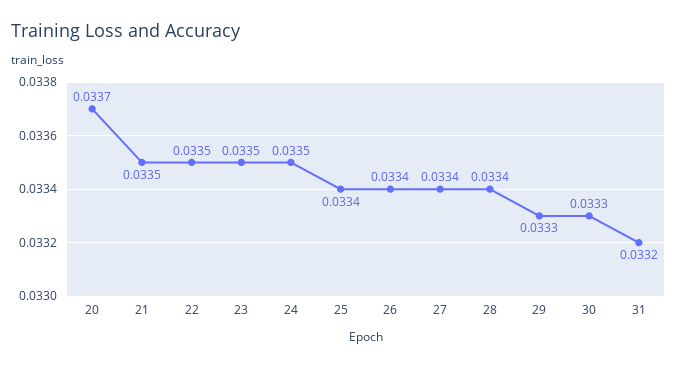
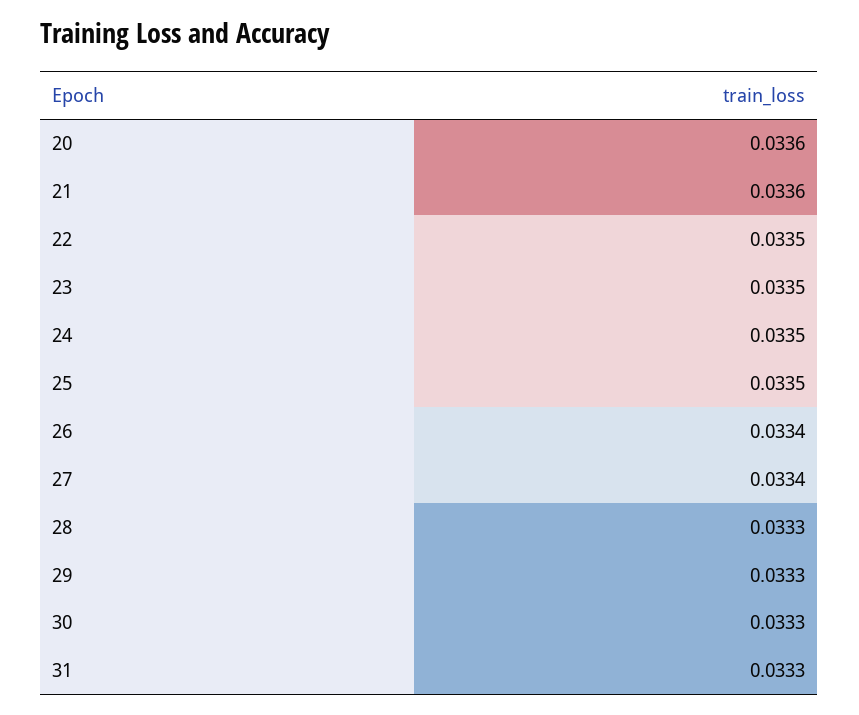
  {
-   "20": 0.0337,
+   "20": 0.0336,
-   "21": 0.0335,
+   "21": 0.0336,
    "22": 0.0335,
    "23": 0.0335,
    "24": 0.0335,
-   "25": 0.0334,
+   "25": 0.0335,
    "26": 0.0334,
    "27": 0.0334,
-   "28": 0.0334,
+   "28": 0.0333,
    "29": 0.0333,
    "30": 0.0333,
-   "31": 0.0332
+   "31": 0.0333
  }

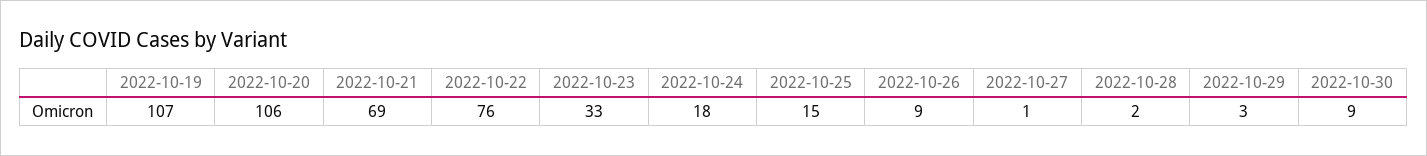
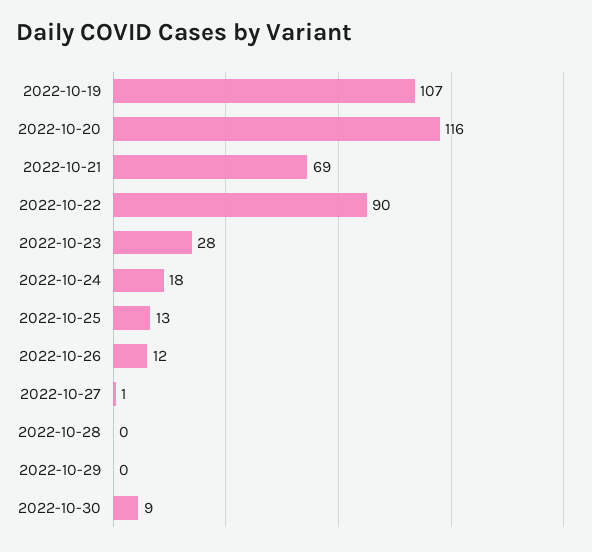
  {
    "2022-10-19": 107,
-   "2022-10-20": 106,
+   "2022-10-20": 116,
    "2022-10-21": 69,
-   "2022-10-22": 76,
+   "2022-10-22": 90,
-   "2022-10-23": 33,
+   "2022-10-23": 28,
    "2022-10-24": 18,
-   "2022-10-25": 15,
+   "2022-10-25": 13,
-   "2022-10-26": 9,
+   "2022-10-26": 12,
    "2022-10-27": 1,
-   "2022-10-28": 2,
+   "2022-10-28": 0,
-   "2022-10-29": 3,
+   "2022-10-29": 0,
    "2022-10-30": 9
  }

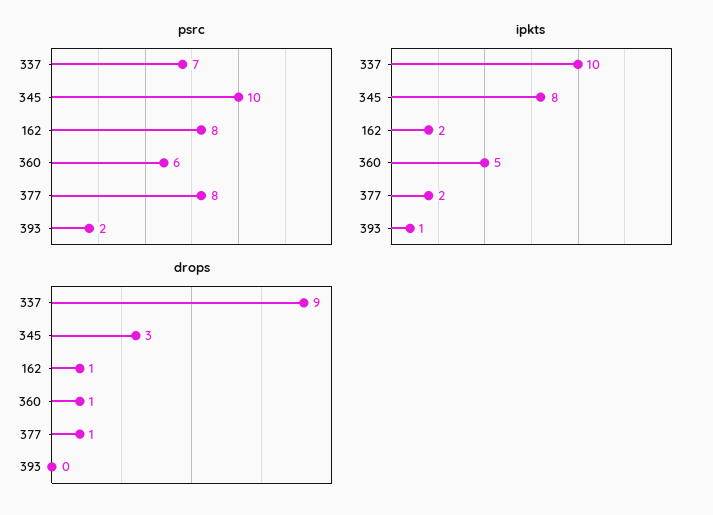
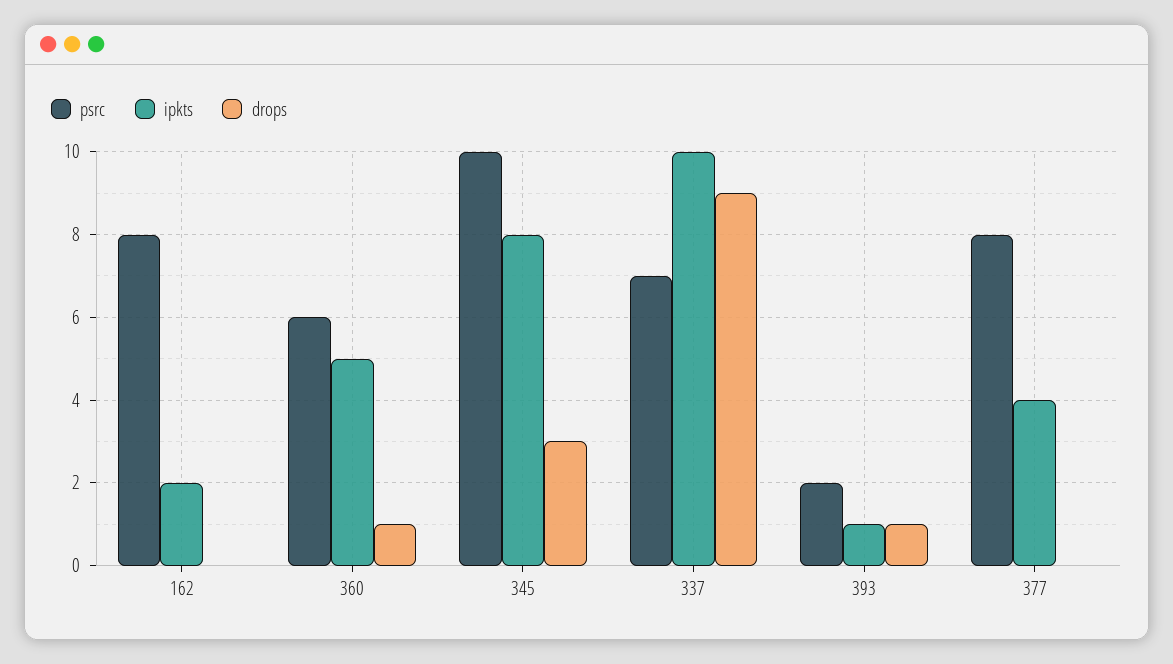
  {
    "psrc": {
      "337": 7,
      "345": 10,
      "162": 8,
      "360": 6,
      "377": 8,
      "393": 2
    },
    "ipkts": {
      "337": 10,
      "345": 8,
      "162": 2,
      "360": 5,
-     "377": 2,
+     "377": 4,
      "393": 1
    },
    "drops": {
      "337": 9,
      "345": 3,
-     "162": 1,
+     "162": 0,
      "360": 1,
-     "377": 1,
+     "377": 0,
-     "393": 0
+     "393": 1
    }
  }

■ EXERCISE BRIEF ■
If pictures appear among the records, do not carry them over; retype the rest exactly.

■ WORKED SOLUTION ■
  {
-   "20": 0.0337,
+   "20": 0.0336,
-   "21": 0.0335,
+   "21": 0.0336,
    "22": 0.0335,
    "23": 0.0335,
    "24": 0.0335,
-   "25": 0.0334,
+   "25": 0.0335,
    "26": 0.0334,
    "27": 0.0334,
-   "28": 0.0334,
+   "28": 0.0333,
    "29": 0.0333,
    "30": 0.0333,
-   "31": 0.0332
+   "31": 0.0333
  }

  {
    "2022-10-19": 107,
-   "2022-10-20": 106,
+   "2022-10-20": 116,
    "2022-10-21": 69,
-   "2022-10-22": 76,
+   "2022-10-22": 90,
-   "2022-10-23": 33,
+   "2022-10-23": 28,
    "2022-10-24": 18,
-   "2022-10-25": 15,
+   "2022-10-25": 13,
-   "2022-10-26": 9,
+   "2022-10-26": 12,
    "2022-10-27": 1,
-   "2022-10-28": 2,
+   "2022-10-28": 0,
-   "2022-10-29": 3,
+   "2022-10-29": 0,
    "2022-10-30": 9
  }

  {
    "psrc": {
      "337": 7,
      "345": 10,
      "162": 8,
      "360": 6,
      "377": 8,
      "393": 2
    },
    "ipkts": {
      "337": 10,
      "345": 8,
      "162": 2,
      "360": 5,
-     "377": 2,
+     "377": 4,
      "393": 1
    },
    "drops": {
      "337": 9,
      "345": 3,
-     "162": 1,
+     "162": 0,
      "360": 1,
-     "377": 1,
+     "377": 0,
-     "393": 0
+     "393": 1
    }
  }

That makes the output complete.